El aloe vera se ganó un lugar en muchísimos hogares argentinos, no solo por su aspecto decorativo, sino también por las propiedades curativas de su gel, ideal para calmar quemaduras o irritaciones en la piel. Sin embargo, aunque es una especie resistente y fácil de mantener, muchos terminan descuidándola o, por el contrario, la riegan en exceso y la perjudican.
Más allá de su fama como “farmacia natural”, el aloe vera suma puntos porque purifica el aire, se adapta a distintos ambientes y es perfecta para quienes no tienen mucho tiempo o experiencia con plantas. Pero para que crezca fuerte y con hojas carnosas, hay que prestar atención a cuatro factores fundamentales. Te contamos la guía rápida para mantenerla saludable.
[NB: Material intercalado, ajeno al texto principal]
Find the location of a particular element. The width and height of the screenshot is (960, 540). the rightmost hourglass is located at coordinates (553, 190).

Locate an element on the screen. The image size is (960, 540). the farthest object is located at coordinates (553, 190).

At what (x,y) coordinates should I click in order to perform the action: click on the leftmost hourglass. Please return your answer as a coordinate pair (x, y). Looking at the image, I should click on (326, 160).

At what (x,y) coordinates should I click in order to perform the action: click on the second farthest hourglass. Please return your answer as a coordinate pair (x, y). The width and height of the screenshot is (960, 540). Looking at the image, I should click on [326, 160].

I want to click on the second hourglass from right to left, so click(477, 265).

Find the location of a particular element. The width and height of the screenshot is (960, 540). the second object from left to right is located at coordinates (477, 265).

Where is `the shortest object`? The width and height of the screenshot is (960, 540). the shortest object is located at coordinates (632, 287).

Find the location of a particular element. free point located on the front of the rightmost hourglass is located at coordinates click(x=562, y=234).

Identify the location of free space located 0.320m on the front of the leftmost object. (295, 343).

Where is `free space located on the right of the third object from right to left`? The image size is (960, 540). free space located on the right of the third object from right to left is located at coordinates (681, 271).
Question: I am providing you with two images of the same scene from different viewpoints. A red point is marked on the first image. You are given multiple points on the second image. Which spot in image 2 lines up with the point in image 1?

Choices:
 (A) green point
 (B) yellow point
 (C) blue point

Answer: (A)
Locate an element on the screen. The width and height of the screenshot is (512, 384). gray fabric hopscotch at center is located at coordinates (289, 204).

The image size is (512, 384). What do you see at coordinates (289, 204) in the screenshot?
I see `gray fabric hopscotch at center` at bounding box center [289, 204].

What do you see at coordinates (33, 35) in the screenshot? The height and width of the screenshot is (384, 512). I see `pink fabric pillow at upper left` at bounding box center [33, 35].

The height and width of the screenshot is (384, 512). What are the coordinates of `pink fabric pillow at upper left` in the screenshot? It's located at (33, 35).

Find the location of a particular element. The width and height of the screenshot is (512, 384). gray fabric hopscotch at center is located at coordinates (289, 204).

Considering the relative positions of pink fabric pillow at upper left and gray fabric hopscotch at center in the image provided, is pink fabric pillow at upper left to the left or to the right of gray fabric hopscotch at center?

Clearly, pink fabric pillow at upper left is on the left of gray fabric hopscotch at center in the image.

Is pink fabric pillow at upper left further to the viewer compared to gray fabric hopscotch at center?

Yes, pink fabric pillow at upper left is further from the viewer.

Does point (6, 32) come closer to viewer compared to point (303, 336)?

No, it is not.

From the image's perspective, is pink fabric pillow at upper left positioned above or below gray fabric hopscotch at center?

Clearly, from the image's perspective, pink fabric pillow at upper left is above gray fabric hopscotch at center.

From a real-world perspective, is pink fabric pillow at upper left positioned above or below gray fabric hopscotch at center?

Dónde ubicar el aloe vera: la importancia de la luz
El aloe vera necesita mucha luz solar directa para desarrollarse bien. Lo ideal es ubicarlo cerca de una ventana bien iluminada, donde reciba entre 6 y 8 horas de sol al día.

Si la planta está en interiores, conviene elegir el espacio más luminoso de la casa, como un balcón interno o una ventana orientada al norte. Cuando le falta luz, las hojas se vuelven finas, débiles y se estiran buscando claridad.
Cómo regar el aloe vera: menos es más
El error más común es excederse con el agua. Al ser una suculenta, el aloe almacena agua en sus hojas y no tolera el exceso de humedad.
La clave es dejar que la tierra se seque por completo antes de volver a regar. En verano, alcanza con un riego semanal o cada diez días; en invierno, puede espaciarse a cada tres o cuatro semanas. Es fundamental evitar que quede agua estancada en el plato bajo la maceta, porque las raíces se pudren fácilmente.
Qué tierra y maceta elegir para el aloe vera
El sustrato debe ser poroso y liviano, mezclando tierra para macetas con arena gruesa o perlita para asegurar un buen drenaje. La maceta, por su parte, tiene que tener agujeros en la base y, si es de barro o cerámica porosa, mucho mejor: así el exceso de humedad se evapora más rápido que en las de plástico.
Cómo proteger el aloe vera del frío
Aunque soporta bien el calor, el aloe vera sufre con las heladas y el frío extremo. Si en tu zona las temperaturas bajan de 0°C, conviene resguardarlo adentro o bajo techo durante las noches más frías del invierno.
Señales de alerta: cómo saber si tu aloe vera necesita ayuda
Si las hojas están caídas, marrones y blandas, probablemente te excediste con el riego o la maceta no drena bien: hay que reducir el agua de inmediato. En cambio, si las hojas se ven delgadas, arrugadas o pálidas, la planta necesita más agua o más horas de sol directo.